*** Block opens ***

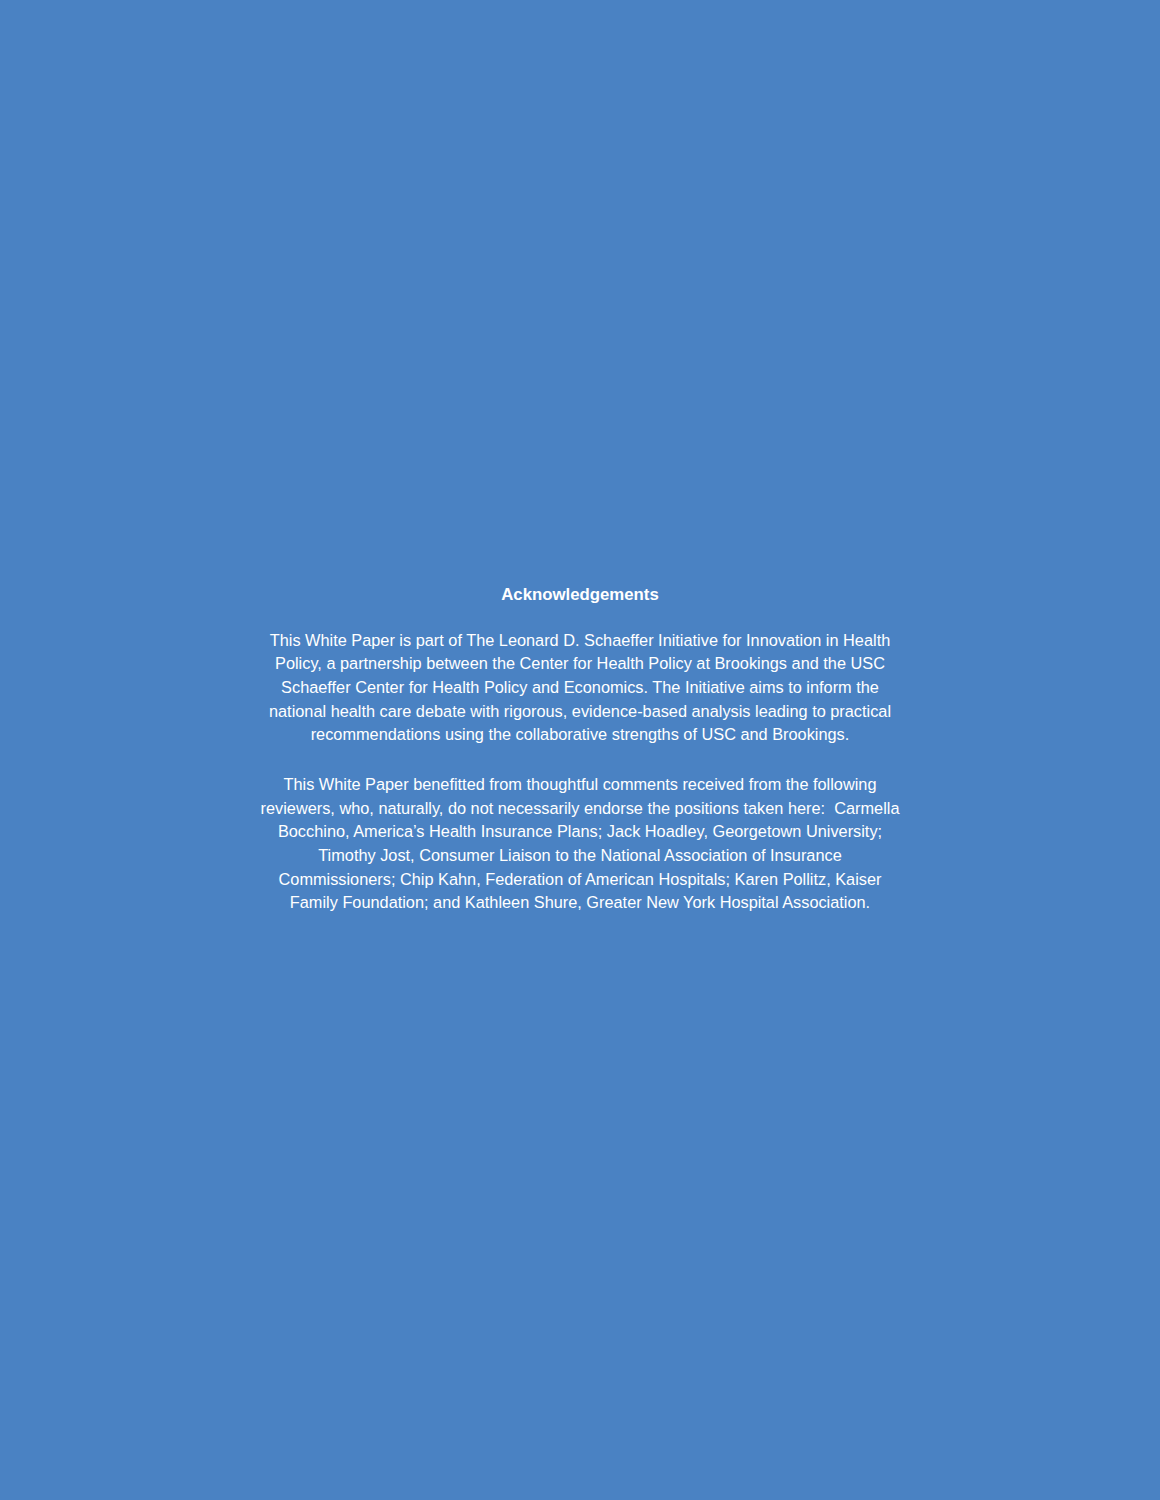Acknowledgements
This White Paper is part of The Leonard D. Schaeffer Initiative for Innovation in Health Policy, a partnership between the Center for Health Policy at Brookings and the USC Schaeffer Center for Health Policy and Economics. The Initiative aims to inform the national health care debate with rigorous, evidence-based analysis leading to practical recommendations using the collaborative strengths of USC and Brookings.
This White Paper benefitted from thoughtful comments received from the following reviewers, who, naturally, do not necessarily endorse the positions taken here: Carmella Bocchino, America’s Health Insurance Plans; Jack Hoadley, Georgetown University; Timothy Jost, Consumer Liaison to the National Association of Insurance Commissioners; Chip Kahn, Federation of American Hospitals; Karen Pollitz, Kaiser Family Foundation; and Kathleen Shure, Greater New York Hospital Association.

*** Block closes ***

Replicate the material above verbatim; images stay out of the copy.

*SOLUTION FOR THIS EXERCISE*:
Acknowledgements
This White Paper is part of The Leonard D. Schaeffer Initiative for Innovation in Health Policy, a partnership between the Center for Health Policy at Brookings and the USC Schaeffer Center for Health Policy and Economics. The Initiative aims to inform the national health care debate with rigorous, evidence-based analysis leading to practical recommendations using the collaborative strengths of USC and Brookings.
This White Paper benefitted from thoughtful comments received from the following reviewers, who, naturally, do not necessarily endorse the positions taken here: Carmella Bocchino, America’s Health Insurance Plans; Jack Hoadley, Georgetown University; Timothy Jost, Consumer Liaison to the National Association of Insurance Commissioners; Chip Kahn, Federation of American Hospitals; Karen Pollitz, Kaiser Family Foundation; and Kathleen Shure, Greater New York Hospital Association.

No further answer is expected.